My aunt passed away yesterday. She was 90. I had lost touch with her for many years though she lived a stone’s throw away. A few days back I had been informed of her ailing health but somehow never found the time or inclination to make the short trip and see her, even if she was as I was told comatose. I wish I had.
When news of her passing reached me, I rushed to her side for a last glimpse of the old soul. I watched her frail and lifeless body and memories came rushing back, memories of me as a little girl, memories I had forgotten. And today as an aging woman myself I realised that she and I had a lot in common, even if did take one whole life to realise that.

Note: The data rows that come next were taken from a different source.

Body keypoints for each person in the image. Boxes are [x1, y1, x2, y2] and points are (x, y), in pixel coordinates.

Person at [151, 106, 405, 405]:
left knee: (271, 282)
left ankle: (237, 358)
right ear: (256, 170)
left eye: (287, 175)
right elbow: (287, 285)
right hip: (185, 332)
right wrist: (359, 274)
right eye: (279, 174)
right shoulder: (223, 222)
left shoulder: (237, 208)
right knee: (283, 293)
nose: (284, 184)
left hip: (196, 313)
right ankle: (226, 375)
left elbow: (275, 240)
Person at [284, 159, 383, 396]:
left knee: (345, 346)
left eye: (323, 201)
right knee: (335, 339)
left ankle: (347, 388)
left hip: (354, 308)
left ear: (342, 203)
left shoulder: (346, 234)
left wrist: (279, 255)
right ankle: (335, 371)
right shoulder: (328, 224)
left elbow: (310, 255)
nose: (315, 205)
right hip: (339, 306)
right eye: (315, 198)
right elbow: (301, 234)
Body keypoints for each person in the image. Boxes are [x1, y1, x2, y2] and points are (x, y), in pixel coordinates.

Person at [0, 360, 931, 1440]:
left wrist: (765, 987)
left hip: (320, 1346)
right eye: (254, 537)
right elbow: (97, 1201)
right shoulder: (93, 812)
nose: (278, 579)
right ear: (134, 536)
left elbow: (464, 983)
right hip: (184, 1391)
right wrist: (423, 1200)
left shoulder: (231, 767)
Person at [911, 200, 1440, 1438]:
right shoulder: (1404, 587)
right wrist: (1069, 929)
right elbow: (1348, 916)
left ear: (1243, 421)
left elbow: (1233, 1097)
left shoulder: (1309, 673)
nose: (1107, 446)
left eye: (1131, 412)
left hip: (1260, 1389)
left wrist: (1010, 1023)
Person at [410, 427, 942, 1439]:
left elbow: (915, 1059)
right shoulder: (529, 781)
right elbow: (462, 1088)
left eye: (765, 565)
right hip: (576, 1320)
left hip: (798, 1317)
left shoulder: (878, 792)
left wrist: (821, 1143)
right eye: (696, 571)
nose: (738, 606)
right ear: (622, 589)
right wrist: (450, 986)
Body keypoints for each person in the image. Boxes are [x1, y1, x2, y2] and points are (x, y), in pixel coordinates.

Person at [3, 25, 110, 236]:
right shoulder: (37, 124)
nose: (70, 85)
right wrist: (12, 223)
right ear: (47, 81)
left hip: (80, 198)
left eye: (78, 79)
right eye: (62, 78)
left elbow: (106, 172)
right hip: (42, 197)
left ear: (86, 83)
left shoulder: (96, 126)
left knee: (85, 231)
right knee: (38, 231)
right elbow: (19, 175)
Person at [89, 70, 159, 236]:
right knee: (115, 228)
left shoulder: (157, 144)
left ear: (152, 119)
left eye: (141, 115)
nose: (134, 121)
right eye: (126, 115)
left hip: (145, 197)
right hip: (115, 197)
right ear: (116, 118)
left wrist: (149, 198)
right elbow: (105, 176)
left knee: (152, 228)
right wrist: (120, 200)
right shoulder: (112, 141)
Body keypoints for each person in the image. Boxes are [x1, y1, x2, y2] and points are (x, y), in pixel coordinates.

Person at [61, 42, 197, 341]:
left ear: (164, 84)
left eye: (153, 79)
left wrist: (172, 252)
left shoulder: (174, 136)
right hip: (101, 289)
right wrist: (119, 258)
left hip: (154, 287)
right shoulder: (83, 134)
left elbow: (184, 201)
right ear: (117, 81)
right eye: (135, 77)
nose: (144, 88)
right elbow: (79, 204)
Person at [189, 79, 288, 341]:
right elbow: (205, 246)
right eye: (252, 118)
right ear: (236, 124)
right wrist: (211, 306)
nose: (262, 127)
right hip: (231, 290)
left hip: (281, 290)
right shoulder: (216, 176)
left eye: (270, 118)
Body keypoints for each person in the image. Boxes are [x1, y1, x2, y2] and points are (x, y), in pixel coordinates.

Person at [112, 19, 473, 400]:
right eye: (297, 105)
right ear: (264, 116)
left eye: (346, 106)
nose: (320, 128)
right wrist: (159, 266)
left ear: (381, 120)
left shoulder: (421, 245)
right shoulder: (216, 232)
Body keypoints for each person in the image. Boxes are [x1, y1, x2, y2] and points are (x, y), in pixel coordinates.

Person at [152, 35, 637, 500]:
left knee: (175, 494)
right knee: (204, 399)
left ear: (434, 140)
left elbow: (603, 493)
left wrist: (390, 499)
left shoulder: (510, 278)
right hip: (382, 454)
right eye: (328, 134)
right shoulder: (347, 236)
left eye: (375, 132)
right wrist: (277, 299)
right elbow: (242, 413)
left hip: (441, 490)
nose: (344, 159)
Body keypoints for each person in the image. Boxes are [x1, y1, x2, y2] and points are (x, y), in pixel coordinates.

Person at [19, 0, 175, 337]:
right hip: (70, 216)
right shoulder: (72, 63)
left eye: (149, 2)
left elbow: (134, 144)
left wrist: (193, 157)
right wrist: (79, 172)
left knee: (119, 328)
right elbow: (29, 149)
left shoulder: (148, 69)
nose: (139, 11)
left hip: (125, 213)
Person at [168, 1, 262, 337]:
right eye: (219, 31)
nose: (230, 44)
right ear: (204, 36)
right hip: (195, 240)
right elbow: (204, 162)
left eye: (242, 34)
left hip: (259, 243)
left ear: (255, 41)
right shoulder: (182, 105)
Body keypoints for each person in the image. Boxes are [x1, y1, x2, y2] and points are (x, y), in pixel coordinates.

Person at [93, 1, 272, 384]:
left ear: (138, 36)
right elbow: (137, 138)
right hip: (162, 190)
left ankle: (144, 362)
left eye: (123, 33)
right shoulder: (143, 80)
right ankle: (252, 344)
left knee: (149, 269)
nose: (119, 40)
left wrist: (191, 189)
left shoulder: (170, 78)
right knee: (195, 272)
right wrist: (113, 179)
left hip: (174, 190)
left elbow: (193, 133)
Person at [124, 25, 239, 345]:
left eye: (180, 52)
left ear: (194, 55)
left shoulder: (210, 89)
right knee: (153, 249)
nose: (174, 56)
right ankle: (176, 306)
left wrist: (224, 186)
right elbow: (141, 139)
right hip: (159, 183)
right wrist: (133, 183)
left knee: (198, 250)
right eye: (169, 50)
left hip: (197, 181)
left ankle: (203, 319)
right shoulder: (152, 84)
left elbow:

My aunt was a very avant garde lady, one who was oft misunderstood and thus marginalised. It is perhaps this insensitive reaction of others in the family that made us shun her all these years. In times when women were at best appendixes of their husbands, she decided to live life on her own terms. She was a classical dancer and taught dance in a school of a small mufassil town. Unlike her peers who lived their lives in the shadows of their spouses, she lived hers in the bright sunlight. She lived in the outhouse of my grandfather’s home, and one of the high points of my holidays was to sneak to her home and spend time with her. My uncle was a lawyer and left home at 10 am. That was when I moved in. The next hours were spent with my aunt. Her life ran like a clockwork orange. She practised her dance and you can imagine what a thrill that was for a young child. Then she made her rotis, warmed her meal and laid it out on a small table in the veranda and sat with a magazine that she read for a while before partaking of her meal. I often asked her why she did that. Her answer was: This way, I feel I am being served, like a queen. Needless to say that this attitude of hers was made fun of by others, but today I understand what she meant. I often shared her meal. She ate at 12 sharp way before others, and then she would shoo me away, as it was her nap time, something she would never give up. At three her cycle rickshaw would come to fetch her for her classes. She was always impeccably dressed in bright sarees, a flower in her hair and she left home regally perched on her coach, come heat or rain.
She taught me a few steps of dance and sometimes even took me with her to her class. I watched goggled eyed imbibing a world I still did not know existed. This was undoubtedly the first free spirit I had met, and perhaps a secret role model I would emulate in my own way. Her last years on this planet were lonely and dark. A staunch believer in naturopathy – she never swallowed a pill in her life – she stubbornly refused to get her cataracts operated and thus turned slowly blind. But that did not stop her from living her way, the magazine was replaced by the TV serial.
I did tell you she was a avant-garde lady. In the sixties where women never traveled alone she decided to come and visit us in Algeria where we were posted. She made the trip with her young son and her dance paraphernalia and even performed for a TV show. Her spirit was finally broken by a fall and she spent the last months of her life bedridden and robbed of all that she had stood for.
As I watched the flames of her pyre rise high, I could see her spirit soar and flyaway. She had been finally released from a world that never truly understood her. May she rest in peace.